… Christine de Matos discusses the work involved in editing a volume of essays.
The year 2015 marked the centenary of Gallipoli, seen as the most important for Australia in a range of Great War centenaries that fall between 2014 and 2018. Less noticeably, 2015 also marked 70 years since the end of that other major 20th century conflict, the Asia Pacific War/World War II (1945-2015).
Quite serendipitously, I published a six-year-long edited book project, Japan as the Occupier and the Occupied, in this ‘other’ anniversary year. The book, co-edited with Mark E. Caprio, published by Palgrave Macmillan, and launched on 18 November at The Japan Foundation, Sydney, seeks to cross the historical divide created by the moment of Japan’s 1945 defeat.
Historians like to impose order on the past and thus Japan’s history has become segregated into its pre and post-1945 dimensions. As editors we rejected the artificiality of that division. Instead we sought to illuminate and understand both changes and continuities in Japan and its colonised and occupied territories at the moment when Japan’s position in the power dynamic suddenly switched from that of occupier to the occupied.
Launching the book presented the opportunity to reflect upon its making. My talk focussed on the theme of journeys: in content, through the constant movement of people across national borders, as colonisers, forced labourers, soldiers, POWs, repatriates; through the contributors, as we travelled to gather at conferences and workshops to develop and connect our ideas; and via the book itself, as the spark of an idea was shaped into a collaborative published work.
As an historian who works in academe, and who has now published three edited books, it has become obvious that the edited book is undervalued as part of ‘research output’. Published research is subject to a sea of acronyms – HERDC, ERA, IRMA – and reduced to a numerical classification: ‘1’ for a journal article, ‘5’ for a sole-authored book. What is the number for an edited book? That would be zero. Well, a ‘1’ for each chapter authored, but there is no classification for coordination of the project – that is, no numerical recognition for much of the six years of work. In universities, things like workloads and research funding are tied to these acronyms and numbers.
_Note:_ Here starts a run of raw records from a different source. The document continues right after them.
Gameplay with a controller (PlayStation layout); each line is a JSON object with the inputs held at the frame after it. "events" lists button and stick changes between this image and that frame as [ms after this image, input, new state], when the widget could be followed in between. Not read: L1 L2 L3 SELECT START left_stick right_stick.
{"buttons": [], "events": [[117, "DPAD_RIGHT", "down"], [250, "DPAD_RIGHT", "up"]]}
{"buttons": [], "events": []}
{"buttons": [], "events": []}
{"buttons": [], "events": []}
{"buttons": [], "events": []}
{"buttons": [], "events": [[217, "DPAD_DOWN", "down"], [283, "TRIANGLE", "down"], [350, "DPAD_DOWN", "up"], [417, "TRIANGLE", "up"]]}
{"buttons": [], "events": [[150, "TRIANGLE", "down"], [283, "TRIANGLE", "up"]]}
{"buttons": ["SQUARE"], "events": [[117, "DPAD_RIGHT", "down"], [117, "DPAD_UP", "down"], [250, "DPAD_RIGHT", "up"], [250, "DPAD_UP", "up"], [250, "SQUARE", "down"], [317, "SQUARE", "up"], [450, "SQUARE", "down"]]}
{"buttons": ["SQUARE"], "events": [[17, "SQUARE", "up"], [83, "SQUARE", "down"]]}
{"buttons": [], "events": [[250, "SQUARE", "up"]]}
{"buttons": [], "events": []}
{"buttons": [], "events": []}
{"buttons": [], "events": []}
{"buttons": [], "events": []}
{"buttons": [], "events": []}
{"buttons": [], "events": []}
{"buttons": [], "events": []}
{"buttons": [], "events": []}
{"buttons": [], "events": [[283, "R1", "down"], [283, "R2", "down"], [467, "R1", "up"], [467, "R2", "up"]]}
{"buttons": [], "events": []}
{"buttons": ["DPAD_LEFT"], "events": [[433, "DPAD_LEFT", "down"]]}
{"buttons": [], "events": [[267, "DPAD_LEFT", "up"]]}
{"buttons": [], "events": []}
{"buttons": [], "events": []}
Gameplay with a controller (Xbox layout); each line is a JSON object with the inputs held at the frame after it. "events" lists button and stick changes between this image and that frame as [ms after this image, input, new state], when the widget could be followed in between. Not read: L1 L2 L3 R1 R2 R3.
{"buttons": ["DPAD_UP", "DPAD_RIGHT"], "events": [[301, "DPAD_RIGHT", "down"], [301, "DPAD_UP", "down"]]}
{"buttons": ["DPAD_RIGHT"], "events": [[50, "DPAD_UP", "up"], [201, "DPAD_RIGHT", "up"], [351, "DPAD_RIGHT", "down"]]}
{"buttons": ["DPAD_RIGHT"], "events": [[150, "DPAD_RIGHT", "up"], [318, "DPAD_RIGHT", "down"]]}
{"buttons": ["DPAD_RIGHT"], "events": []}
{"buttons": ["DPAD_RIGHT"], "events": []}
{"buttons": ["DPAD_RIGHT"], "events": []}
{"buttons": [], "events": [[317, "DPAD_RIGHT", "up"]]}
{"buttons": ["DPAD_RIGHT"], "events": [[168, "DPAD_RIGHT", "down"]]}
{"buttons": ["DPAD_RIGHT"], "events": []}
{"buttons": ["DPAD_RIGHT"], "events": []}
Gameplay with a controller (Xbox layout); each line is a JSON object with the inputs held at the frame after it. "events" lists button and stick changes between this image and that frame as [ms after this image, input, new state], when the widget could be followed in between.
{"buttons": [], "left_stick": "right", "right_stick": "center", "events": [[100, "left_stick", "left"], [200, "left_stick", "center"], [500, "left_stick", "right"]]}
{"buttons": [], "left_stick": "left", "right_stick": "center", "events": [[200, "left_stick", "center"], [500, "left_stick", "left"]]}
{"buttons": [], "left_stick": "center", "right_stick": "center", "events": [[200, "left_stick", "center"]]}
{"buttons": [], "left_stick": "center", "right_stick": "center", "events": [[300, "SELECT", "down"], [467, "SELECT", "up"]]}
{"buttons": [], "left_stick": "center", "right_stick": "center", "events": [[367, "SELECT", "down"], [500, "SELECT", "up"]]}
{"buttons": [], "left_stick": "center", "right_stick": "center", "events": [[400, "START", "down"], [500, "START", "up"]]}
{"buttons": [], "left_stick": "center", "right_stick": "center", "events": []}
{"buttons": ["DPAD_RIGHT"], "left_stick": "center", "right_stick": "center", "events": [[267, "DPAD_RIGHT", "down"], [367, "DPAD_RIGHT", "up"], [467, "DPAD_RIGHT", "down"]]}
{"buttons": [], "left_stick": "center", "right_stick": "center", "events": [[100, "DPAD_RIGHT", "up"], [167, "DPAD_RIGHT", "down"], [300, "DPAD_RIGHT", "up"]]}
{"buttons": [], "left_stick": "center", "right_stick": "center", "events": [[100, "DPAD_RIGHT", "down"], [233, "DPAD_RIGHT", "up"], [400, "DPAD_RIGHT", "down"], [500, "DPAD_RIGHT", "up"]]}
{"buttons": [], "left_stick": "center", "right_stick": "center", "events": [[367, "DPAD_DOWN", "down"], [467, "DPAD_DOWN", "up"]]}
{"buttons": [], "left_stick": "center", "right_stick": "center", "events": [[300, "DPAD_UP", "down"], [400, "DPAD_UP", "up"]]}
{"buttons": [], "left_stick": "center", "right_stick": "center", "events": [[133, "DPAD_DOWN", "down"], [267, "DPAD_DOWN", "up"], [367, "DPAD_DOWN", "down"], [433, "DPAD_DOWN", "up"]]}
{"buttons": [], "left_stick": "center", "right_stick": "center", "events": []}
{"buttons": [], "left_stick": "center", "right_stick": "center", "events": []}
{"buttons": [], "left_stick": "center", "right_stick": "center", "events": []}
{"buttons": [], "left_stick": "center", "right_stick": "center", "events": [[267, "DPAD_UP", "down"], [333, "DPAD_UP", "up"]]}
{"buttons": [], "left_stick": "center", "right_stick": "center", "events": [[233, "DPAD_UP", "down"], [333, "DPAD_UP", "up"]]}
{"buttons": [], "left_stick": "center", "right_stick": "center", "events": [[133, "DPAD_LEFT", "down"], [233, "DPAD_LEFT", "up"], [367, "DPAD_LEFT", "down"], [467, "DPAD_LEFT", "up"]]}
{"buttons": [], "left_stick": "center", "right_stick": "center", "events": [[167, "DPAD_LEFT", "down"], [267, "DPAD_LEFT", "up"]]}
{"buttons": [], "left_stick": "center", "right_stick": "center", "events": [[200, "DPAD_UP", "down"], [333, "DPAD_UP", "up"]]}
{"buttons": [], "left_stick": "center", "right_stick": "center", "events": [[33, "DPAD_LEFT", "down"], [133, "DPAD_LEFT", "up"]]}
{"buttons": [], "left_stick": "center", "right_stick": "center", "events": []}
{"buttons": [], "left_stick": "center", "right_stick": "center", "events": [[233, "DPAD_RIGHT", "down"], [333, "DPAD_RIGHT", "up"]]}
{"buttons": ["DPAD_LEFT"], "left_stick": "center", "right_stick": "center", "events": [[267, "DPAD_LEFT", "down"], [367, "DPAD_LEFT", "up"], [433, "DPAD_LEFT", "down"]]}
Why then bother once, let alone three times, you might ask. Editing a book is hard work. You need to locate willing contributors, replace those who leave along the way, find a way to evict those who do not produce quality work by the very, very last deadline. You need to put in applications for funding to run workshops or attend conferences (the e-world might be useful for much of the time, but nothing beats brainstorming minds physically gathered in a room). You need to submit book proposals, find expert readers for every chapter, go through several rounds of editing (I have a minimum of three). Chase up AWOL contributors. Let alone write your own chapter/s and introduction, decide on the order of chapters (and should we have sections?), put together title pages, dividers, contributor notes, contents page, the index, lists of figures and tables, references. Find photos for the cover, check permissions and copyright. Format all of this consistently, fill in endless forms. Negotiate with publishers and check the work of copyeditors.
Phew!
And yet I find it such a rewarding experience, both in the course of the collating and that moment when you proudly hold the completed, beautiful product in your hand. Japan as the Occupier and the Occupied was a transnational and multidisciplinary project, with contributors from Japan, Southeast Asia and Australia.
As editors you are able to present readers a broader view of the topic from a variety of expert scholars with different backgrounds, foci and perspectives, yet with much greater coherence and depth than a journal issue. Your own work grows and develops through contact with others you might not otherwise have met. And you make friends across the country and globe that may even lead to future research collaborations. It is about being part of a project that is greater than oneself.
My fear is that without some form of recognition amongst the acronyms and numbers, the edited book will lose favour, its journey will end and we might talk of a pre and a post-edited book world. That would be a great intellectual loss indeed.
Congratulations, Christine. The PHA is proud to have members such as yourself who do such significant work. There needs to be a campaign to have the work of editing such a compilation appropriately recognised in academia.
Thanks Pauline!
This is a thought provoking post Christine. You have opened my eyes by explaining the value to historians involved in producing the edited book, both in terms of advancing the knowledge in a particular area, but also encouraging collegiality among researchers. The latter is valuable but difficult to measure but it sounds like the production of an edited book would be a good measure for that.
As a reviewer of histories for people interested in history, but who are not necessarily historians, I have avoided reviewing edited collections. This is because I have assumed that this form is generally one for a scholarly audience. Do you think that this is an erroneous assumption on my part? Do you think that some of these type of books could become cross-over publications and develop deeper public discourse on certain topics?
Great comments Yvonne. I think that quite a number of edited books would be too specialised or too theoretical for many readers outside of the area. I also think there needs to be a more general discussion of the meaning of impact in academic circles – do we just want to talk to each other, or do we want to engage with the general public? I definitely think there needs to be more of the latter. But until it is recognised as ‘legitimate’ scholarship, it is unlikely to happen.
My Dad read this edited book – and *said* he enjoyed it. But I guess he has to, doesn’t he!?
Christine, congratulations and thank you for taking on the often thankless task of putting together an edited collection. These collections are not only valuable additions to historical discourse on a range of subjects and themes but are often a great way for young historians and early career researchers to get their work published for the first time. This goes for young academics and researchers as well as for professional and public historians.
Good work and keep it up.
Thanks Mark. Yes, you are right. I always try to have at least one early career researcher in my collections – and this one is no exception.